Try it: Please rewrite the items as a Markdown table with the columns Row and Line text, starting at the first line and ending with the line containing "Мы производим ремонт реек следующих", both included. Leave out any blank lines.
:: Data to use ::
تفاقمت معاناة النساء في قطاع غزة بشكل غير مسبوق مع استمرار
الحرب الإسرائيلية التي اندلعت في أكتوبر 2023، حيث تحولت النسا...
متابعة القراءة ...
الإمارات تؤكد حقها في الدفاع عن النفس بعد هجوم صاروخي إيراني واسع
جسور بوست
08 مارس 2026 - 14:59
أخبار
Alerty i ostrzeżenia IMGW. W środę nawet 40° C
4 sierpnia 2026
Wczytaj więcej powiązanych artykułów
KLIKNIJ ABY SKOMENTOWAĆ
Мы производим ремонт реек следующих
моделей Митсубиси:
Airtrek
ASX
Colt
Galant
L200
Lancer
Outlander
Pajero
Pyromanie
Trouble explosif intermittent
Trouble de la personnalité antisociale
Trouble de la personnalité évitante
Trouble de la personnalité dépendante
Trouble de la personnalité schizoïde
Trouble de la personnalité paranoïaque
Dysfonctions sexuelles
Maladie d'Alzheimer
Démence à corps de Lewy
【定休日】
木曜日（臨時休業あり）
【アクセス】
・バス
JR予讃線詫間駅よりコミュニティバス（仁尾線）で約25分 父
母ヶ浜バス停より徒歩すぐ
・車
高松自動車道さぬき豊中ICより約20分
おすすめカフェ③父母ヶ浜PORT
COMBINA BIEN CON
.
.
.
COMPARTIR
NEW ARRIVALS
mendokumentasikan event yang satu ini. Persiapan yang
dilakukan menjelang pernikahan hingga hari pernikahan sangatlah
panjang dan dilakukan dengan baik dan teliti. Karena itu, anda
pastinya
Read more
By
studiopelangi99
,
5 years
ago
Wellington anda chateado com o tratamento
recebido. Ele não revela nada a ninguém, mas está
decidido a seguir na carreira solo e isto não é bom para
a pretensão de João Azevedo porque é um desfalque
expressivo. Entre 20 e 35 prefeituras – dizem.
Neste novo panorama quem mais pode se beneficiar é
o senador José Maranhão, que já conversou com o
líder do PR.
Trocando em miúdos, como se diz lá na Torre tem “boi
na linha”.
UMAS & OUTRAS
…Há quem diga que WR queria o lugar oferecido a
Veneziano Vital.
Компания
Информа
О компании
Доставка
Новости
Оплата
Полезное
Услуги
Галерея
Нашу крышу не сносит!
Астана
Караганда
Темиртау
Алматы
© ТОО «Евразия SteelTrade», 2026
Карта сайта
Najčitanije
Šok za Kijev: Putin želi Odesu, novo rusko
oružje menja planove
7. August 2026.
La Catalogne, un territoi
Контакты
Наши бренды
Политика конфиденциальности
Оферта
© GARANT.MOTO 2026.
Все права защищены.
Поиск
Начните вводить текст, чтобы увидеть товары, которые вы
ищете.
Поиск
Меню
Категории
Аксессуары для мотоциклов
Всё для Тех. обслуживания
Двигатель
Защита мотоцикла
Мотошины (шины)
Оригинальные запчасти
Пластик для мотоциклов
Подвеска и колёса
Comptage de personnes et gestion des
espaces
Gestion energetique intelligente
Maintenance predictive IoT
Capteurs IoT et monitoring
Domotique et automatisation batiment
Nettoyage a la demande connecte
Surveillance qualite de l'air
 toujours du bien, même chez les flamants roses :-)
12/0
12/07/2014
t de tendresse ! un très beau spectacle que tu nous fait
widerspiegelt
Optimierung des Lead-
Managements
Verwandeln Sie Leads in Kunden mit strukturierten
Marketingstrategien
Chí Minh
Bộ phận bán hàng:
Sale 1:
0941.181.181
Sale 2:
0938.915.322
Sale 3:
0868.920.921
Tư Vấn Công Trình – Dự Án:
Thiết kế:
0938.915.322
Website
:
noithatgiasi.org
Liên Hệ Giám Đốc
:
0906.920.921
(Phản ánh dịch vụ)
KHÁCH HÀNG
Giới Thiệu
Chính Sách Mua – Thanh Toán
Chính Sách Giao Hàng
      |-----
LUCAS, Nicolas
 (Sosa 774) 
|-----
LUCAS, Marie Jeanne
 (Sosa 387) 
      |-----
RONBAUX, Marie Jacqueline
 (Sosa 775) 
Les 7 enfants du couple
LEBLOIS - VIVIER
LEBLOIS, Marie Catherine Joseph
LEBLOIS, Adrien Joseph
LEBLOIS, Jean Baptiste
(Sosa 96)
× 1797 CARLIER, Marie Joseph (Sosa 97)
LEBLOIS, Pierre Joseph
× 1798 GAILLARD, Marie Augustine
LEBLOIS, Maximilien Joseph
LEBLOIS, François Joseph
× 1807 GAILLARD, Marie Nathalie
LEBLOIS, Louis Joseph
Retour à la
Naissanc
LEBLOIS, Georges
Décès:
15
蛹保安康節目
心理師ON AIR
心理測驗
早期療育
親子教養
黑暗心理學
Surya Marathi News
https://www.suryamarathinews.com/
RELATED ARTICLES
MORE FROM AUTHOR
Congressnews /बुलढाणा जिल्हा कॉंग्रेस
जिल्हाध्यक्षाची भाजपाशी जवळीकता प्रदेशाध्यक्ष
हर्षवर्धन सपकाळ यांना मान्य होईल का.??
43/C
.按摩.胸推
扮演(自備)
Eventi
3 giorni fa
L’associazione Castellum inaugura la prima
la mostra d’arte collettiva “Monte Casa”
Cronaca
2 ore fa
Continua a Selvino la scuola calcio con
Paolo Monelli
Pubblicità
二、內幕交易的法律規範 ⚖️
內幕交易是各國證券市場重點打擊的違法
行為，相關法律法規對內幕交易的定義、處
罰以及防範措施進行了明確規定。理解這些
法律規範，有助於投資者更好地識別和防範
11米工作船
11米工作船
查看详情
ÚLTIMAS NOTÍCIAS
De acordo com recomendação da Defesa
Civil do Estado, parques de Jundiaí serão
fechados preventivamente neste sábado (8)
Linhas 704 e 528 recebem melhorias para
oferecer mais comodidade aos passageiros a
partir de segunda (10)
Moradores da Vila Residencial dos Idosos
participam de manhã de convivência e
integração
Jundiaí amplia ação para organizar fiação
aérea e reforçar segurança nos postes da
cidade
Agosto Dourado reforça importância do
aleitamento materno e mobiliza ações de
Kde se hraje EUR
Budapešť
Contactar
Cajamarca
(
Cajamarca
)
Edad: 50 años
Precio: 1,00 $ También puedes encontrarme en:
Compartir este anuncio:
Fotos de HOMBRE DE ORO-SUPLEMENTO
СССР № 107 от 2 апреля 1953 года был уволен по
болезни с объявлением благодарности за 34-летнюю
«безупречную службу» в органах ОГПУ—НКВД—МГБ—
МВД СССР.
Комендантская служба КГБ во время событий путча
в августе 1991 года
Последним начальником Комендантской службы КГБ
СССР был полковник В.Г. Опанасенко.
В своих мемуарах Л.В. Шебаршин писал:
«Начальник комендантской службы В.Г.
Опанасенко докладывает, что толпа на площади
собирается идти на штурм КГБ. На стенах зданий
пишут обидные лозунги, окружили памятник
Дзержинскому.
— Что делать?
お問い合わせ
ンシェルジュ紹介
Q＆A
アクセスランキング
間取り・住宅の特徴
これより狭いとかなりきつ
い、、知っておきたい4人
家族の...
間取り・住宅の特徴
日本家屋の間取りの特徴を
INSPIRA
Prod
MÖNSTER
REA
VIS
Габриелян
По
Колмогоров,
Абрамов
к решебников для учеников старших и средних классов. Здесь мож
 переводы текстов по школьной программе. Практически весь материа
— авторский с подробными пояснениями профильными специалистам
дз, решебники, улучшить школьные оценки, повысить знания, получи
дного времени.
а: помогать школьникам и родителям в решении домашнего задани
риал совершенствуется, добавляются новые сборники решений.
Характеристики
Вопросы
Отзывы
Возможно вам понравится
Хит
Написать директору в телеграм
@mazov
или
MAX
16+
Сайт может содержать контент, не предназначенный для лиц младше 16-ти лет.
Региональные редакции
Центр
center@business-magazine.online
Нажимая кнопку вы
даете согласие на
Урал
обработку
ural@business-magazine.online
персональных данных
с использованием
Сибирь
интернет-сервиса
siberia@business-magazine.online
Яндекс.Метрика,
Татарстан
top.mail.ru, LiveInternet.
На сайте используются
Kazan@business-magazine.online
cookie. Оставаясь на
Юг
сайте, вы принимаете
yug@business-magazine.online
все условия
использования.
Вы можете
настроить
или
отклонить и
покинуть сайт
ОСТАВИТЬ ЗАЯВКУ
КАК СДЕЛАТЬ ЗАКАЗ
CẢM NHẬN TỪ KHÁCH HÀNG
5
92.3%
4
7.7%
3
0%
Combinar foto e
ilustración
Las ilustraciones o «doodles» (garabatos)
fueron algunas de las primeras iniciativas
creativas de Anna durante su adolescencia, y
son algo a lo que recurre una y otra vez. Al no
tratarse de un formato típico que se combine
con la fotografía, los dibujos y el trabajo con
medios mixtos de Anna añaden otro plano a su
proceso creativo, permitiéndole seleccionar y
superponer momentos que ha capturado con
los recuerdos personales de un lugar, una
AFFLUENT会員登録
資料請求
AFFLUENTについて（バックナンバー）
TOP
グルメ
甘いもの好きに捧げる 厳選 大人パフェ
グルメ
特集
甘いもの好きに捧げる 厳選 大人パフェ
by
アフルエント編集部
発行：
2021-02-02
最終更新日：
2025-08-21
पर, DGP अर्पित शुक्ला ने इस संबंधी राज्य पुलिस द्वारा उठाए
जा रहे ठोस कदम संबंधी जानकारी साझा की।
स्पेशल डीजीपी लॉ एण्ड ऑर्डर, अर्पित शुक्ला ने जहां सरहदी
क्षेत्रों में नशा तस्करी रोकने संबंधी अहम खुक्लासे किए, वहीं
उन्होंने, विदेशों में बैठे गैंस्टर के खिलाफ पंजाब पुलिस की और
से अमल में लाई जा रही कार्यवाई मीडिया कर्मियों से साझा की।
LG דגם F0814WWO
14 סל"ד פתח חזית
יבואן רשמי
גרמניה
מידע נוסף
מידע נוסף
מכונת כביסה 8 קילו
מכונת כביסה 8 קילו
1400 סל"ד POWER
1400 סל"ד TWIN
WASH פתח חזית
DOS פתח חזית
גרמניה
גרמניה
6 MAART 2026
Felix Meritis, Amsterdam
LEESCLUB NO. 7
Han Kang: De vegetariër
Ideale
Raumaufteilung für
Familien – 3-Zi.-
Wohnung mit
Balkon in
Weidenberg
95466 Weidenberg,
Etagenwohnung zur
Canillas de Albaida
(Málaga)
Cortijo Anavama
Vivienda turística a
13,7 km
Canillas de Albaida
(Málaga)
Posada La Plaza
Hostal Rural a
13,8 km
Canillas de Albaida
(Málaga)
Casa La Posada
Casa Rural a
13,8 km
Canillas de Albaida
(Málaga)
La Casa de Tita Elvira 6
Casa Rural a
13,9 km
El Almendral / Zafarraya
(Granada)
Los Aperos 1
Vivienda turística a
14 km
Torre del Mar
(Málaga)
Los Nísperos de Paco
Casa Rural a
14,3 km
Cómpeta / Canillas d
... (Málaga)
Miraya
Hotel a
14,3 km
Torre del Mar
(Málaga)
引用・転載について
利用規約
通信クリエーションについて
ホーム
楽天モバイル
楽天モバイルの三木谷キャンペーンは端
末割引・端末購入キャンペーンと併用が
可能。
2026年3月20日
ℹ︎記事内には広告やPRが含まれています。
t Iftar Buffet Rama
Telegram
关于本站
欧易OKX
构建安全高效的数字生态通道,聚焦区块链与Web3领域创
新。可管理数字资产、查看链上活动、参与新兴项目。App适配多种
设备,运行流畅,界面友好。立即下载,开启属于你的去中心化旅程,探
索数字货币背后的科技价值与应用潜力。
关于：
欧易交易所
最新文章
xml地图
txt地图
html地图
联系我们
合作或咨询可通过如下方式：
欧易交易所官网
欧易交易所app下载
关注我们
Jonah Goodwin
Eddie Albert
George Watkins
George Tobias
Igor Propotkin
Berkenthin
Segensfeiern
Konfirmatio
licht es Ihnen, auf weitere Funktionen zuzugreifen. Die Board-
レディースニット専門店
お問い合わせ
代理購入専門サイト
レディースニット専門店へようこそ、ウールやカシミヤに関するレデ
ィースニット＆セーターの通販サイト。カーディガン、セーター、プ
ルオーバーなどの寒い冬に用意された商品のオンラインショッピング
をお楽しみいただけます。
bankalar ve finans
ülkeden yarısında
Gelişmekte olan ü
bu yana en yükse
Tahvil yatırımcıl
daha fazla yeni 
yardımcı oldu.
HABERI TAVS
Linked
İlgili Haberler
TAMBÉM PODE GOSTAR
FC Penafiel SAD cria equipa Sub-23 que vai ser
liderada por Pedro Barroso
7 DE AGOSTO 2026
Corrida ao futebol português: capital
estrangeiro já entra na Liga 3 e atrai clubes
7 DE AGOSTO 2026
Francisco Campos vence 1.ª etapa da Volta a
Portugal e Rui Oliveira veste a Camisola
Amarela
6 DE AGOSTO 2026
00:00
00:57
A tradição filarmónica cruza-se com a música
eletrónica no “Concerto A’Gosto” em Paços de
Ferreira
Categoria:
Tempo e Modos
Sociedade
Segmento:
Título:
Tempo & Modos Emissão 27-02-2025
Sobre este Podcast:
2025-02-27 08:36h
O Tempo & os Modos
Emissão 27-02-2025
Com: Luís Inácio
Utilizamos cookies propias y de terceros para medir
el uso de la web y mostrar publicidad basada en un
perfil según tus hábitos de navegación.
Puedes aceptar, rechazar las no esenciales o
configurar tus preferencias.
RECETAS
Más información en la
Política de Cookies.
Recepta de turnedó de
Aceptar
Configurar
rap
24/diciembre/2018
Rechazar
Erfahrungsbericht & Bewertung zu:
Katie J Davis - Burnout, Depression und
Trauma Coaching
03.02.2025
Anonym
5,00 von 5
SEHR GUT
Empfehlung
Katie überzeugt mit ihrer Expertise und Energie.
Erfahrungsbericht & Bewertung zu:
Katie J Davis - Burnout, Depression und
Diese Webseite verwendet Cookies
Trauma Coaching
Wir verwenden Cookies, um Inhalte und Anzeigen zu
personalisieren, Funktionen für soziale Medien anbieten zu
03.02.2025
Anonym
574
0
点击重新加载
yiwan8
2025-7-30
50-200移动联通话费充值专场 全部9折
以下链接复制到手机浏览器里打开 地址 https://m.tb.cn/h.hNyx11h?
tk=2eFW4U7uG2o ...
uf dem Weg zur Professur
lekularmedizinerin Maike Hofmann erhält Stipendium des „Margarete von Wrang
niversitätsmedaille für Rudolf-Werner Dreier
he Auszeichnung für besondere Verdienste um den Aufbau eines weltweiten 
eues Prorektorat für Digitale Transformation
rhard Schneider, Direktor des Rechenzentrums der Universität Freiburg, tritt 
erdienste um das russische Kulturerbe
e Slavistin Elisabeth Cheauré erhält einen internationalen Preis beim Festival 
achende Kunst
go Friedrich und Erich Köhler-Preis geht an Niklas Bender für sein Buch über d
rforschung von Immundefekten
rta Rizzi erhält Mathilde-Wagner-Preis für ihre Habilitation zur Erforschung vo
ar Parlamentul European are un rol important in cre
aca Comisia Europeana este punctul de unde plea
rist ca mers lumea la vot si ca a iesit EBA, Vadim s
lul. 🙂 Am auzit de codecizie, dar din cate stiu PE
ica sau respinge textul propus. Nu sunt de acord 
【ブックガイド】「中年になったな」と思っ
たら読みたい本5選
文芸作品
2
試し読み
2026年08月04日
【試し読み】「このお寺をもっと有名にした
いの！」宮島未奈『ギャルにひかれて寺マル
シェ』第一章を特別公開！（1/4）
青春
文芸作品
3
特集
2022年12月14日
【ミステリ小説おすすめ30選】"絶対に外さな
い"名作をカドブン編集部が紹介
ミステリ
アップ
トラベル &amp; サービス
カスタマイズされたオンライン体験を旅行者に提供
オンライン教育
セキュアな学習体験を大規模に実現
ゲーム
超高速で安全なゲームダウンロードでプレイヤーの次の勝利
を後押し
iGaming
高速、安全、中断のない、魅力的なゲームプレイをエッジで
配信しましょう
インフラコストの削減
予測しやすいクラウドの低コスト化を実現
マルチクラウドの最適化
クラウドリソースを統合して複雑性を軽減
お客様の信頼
:::
Completed exercise:
| Row | Line text |
|---|---|
| 1 | تفاقمت معاناة النساء في قطاع غزة بشكل غير مسبوق مع استمرار |
| 2 | الحرب الإسرائيلية التي اندلعت في أكتوبر 2023، حيث تحولت النسا... |
| 3 | متابعة القراءة ... |
| 4 | الإمارات تؤكد حقها في الدفاع عن النفس بعد هجوم صاروخي إيراني واسع |
| 5 | جسور بوست |
| 6 | 08 مارس 2026 - 14:59 |
| 7 | أخبار |
| 8 | Alerty i ostrzeżenia IMGW. W środę nawet 40° C |
| 9 | 4 sierpnia 2026 |
| 10 | Wczytaj więcej powiązanych artykułów |
| 11 | KLIKNIJ ABY SKOMENTOWAĆ |
| 12 | Мы производим ремонт реек следующих |